On the other hand the stimulant effect of caffeine can counteract the relaxing effects of tranquillisers such as lorazepam. Patients being treated for anxiety with tranquillisers should not use caffeinated energy drinks or drink excessive quantities of coffee or tea (Mahan et al, 2011).
Warfarin and vitamin K-containing foods
Warfarin is a so-called anticoagulant which is used to thin the blood in patients with a tendency to increased clotting. It is used to treat patients after surgery who may be immobilised for lengthy periods, persons with deep vein thrombosis, or patients with heart disease linked to increased blood clotting to name but a few.
Warfarin acts by inhibiting the conversion of vitamin K into its active form and thus inhibiting the formation of 4 different vitamin K-dependent clotting factors. Vitamin K is found in green leafy vegetables (spinach, broccoli, asparagus, cabbage, green beans, lettuce) and avocado. St John’s wort may also counteract the effect of warfarin and patients on anticoagulant therapy may be advised by their doctors not to take herbal products which contain St John’s wort (Mahan et al, 2011).
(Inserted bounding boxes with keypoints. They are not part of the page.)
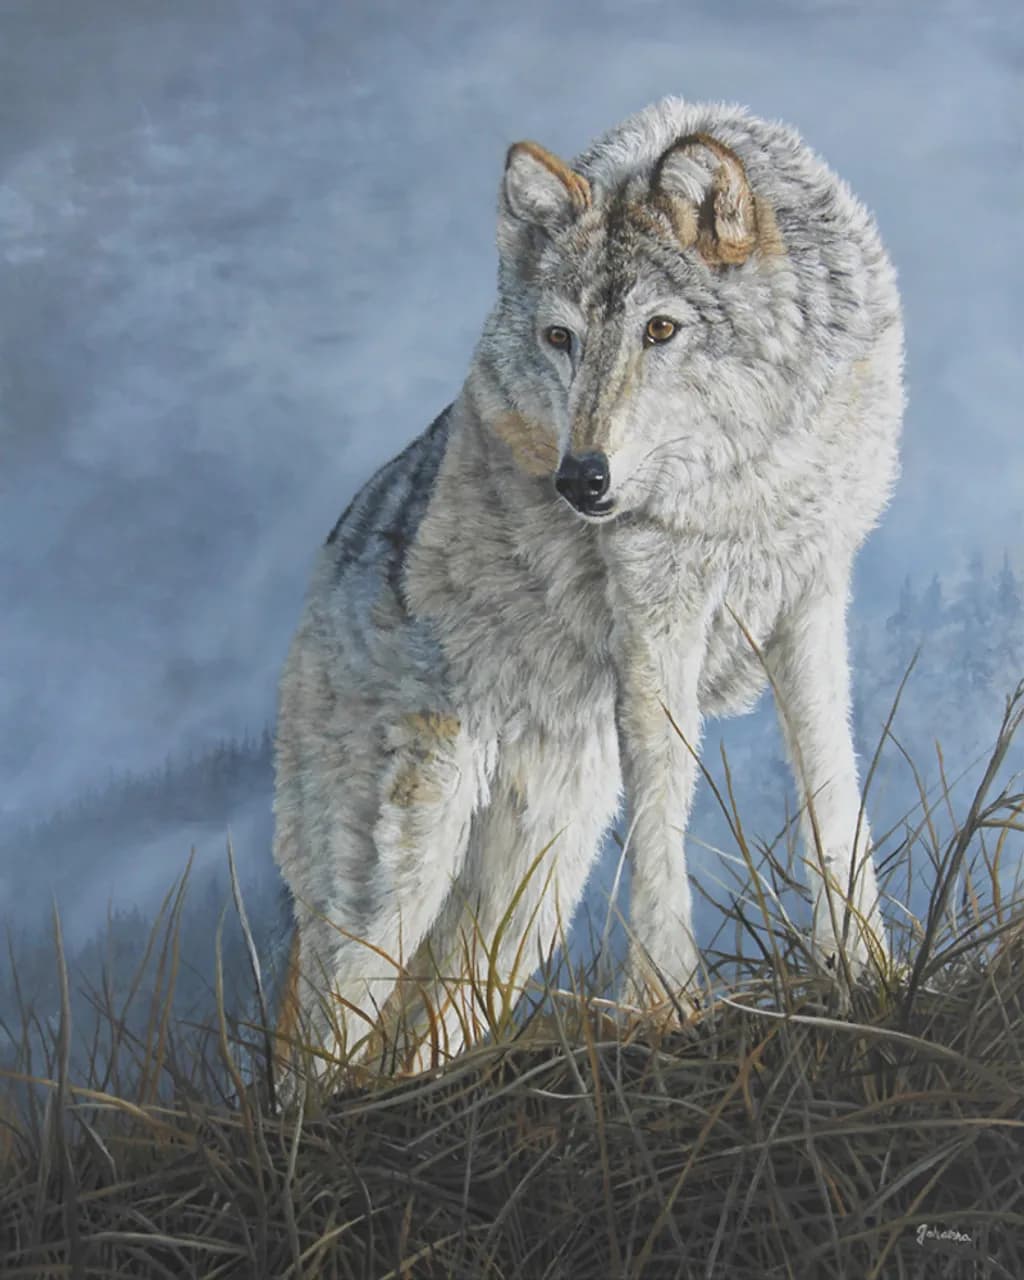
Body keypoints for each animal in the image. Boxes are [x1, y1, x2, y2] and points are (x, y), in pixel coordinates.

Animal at [272, 97, 903, 1078]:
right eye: (561, 338)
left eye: (661, 330)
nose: (582, 481)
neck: (742, 475)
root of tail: (332, 556)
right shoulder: (657, 618)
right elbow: (666, 808)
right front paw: (670, 1003)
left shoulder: (809, 599)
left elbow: (831, 788)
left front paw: (867, 970)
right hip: (397, 880)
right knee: (317, 1054)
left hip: (530, 886)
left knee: (421, 1036)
It stands to reason that any patients using warfarin should check their nutrient supplements (e.g. vitamin, sports, and liquid meal supplements) for added vitamin K. If you need to take warfarin, always mention this when you purchase vitamin or sports supplements containing added vitamin K, and discuss the effect this vitamin may have on the efficacy of your anticoagulant treatment. Your pharmacist will be able to advise you.
Other foods that affect warfarin’s action
Warfarin can, however, also be affected by other foods or substances, which enhance the anticoagulant effect and may cause excessive bleeding (Mahan et al, 2011).
Onions, garlic, quinine (added to cold drinks such as tonic water), pawpaw, mango and vitamin E supplements (in doses higher than 400 IU per day) may all strengthen the effect of warfarin. According to Mahan and her coauthors (2011) the FDA has recently investigated the interaction between cranberries and warfarin. Despite a lack of evidence-based information, the FDA now requires cranberry products sold in the USA, to display a warning to this effect on their labels.
It is evident that a variety of foods are capable of affecting how certain medications work in the human body. Always remember to read the Patient Information Leaflet when you receive prescription medications and to take note if you are warned not to consume certain foods or drinks when using this treatment. You could just endanger your life or make your medication ineffective by eating or drinking the wrong foods or beverages together with your meds.
- (Dr IV van Heerden, DietDoc, March 2012)
(Mahan LK et al (2011). Krause’s Food & the Nutrition Care Process. Ed. 13. Elsevier, USA. MIMS, (2011), Vol 51, No 10, October 2011.)